Weekly rally urging return of hostages held in Tel Aviv: Israel ‘can’t be what it was’ until they’re back
Jessica Steinberg, The Times of Israel's culture and lifestyles editor, covers the Sabra scene from south to north and back to the center
At the weekly rally in Tel Aviv calling for the return of hostages still in Gaza, Omri Shifroni and Nofer Gilot tell the crowd about their former high school class, several members of which were abducted during the Hamas-led terror onslaught on October 7.
The former classmates come onstage with pictures of friends who are being held hostage or were killed. Among the hostages are Tamir Adar, who Kibbutz Nir Oz announced yesterday was killed on October 7; freed hostage Adi Shoham and her children; her husband Tal Shoham; and Itai Svirsky.
“We grew up and were educated where people called for peace,” says Gilot.
Shifroni notes the teachers who were killed or are being held hostage, the friends who lost parents, grandparents, siblings.
“Nothing will be what it was, but Israel can’t be what it was without bringing back the hostages and taking full responsibility for the failure,” says Shifroni.
Shifroni says that Tamir Adar didn’t get proper medical treatment after being wounded on October 7, and could have been saved.
“Itai and Tal can still be saved,” he says. “Bring them home now.”
Russell Robinson, CEO of the Jewish National Fund, says the organization will speak at college campuses and events to “tell the Red Cross, ‘Bring them home now.'”
“We are not silent Jews.

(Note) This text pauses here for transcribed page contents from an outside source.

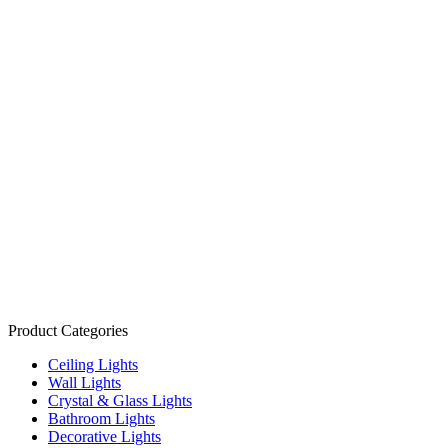
Product Categories
Ceiling Lights
Wall Lights
Crystal & Glass Lights
Bathroom Lights
Decorative Lights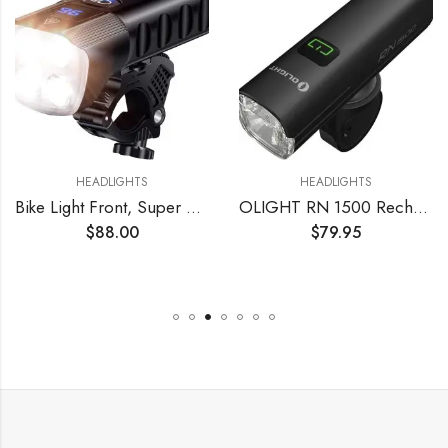
HEADLIGHTS
HEADLIGHTS
Bike Light Front, Super Bright 10000 Lumens USB Rechargeable Bicycle Headlight with IP65 Waterproof and 13 Lighting Modes Bicycle Light Fits for Bike All Road Bicycle Mountain Night Riding
OLIGHT RN 1500 Rechargeable Bike Headlights 1500 Lumens for Road Urban Cyclists, USB Type C Reverse Charging, Rechargeable Battery Included, 164 Meters Light Range Anti-Glare Beam, IPX7 Waterproof
$
88.00
$
79.95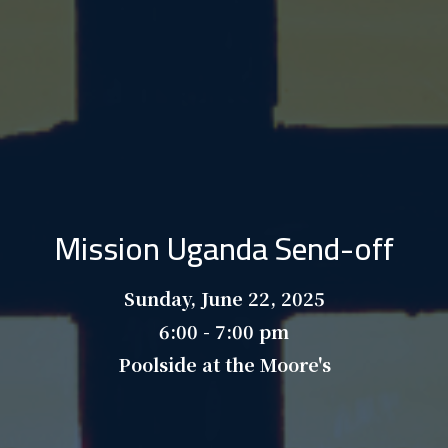
Mission Uganda Send-off
Sunday, June 22, 2025
6:00 - 7:00 pm
Poolside at the Moore's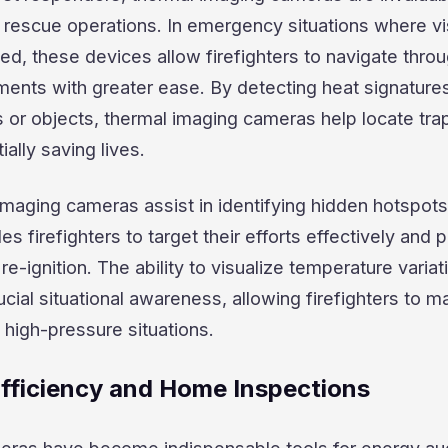
d rescue operations. In emergency situations where vis
ed, these devices allow firefighters to navigate thro
ments with greater ease. By detecting heat signature
s or objects, thermal imaging cameras help locate tr
ially saving lives.
 imaging cameras assist in identifying hidden hotspots
es firefighters to target their efforts effectively and 
 re-ignition. The ability to visualize temperature variat
ucial situational awareness, allowing firefighters to 
 high-pressure situations.
Efficiency and Home Inspections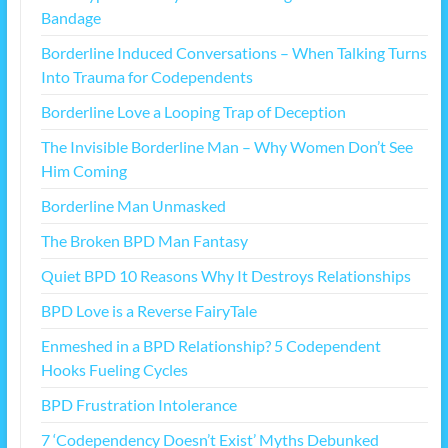
Bandage
Borderline Induced Conversations – When Talking Turns
Into Trauma for Codependents
Borderline Love a Looping Trap of Deception
The Invisible Borderline Man – Why Women Don’t See
Him Coming
Borderline Man Unmasked
The Broken BPD Man Fantasy
Quiet BPD 10 Reasons Why It Destroys Relationships
BPD Love is a Reverse FairyTale
Enmeshed in a BPD Relationship? 5 Codependent
Hooks Fueling Cycles
BPD Frustration Intolerance
7 ‘Codependency Doesn’t Exist’ Myths Debunked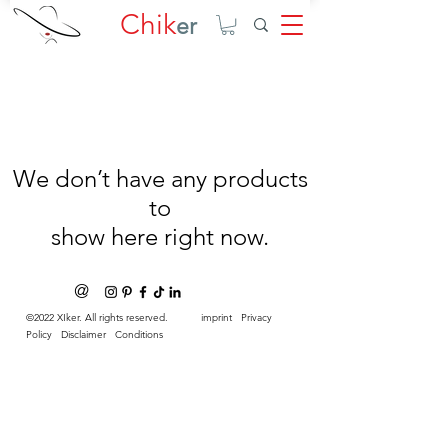
Chik
er
We don’t have any products
to
show here right now.
@
©2022 XIker. All rights reserved.
imprint
Privacy
Policy
Disclaimer
Conditions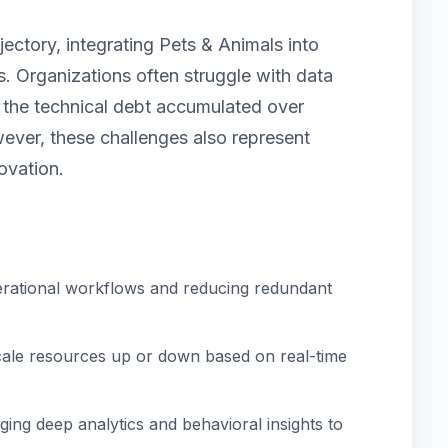
jectory, integrating Pets & Animals into
. Organizations often struggle with data
nd the technical debt accumulated over
ver, these challenges also represent
ovation.
rational workflows and reducing redundant
scale resources up or down based on real-time
ing deep analytics and behavioral insights to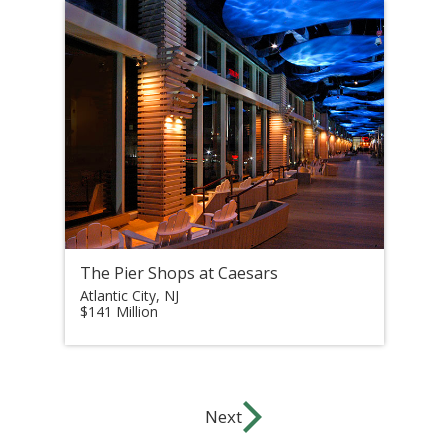
The Pier Shops at Caesars
Atlantic City, NJ
$141 Million
Next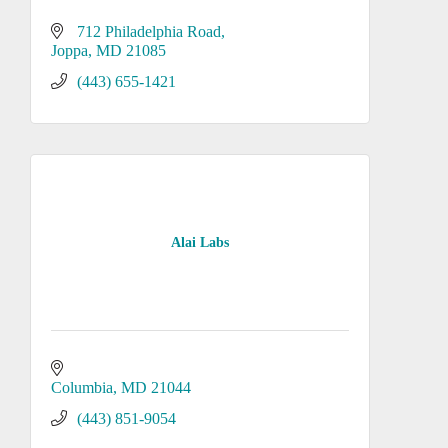
712 Philadelphia Road
Joppa
MD
21085
(443) 655-1421
Alai Labs
Columbia
MD
21044
(443) 851-9054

All American Jews shall shout out now and forever, we are one with the people of Israel,” says Robinson. “I have walked the burned land of Be’eri and Kfar Aza but I have felt the soul of our Jewish people in that soil and we will work with everyone to build it again.”
“Israel is a nation of 15.5 million Jews, some live here and some live there, but we are one family,” he adds.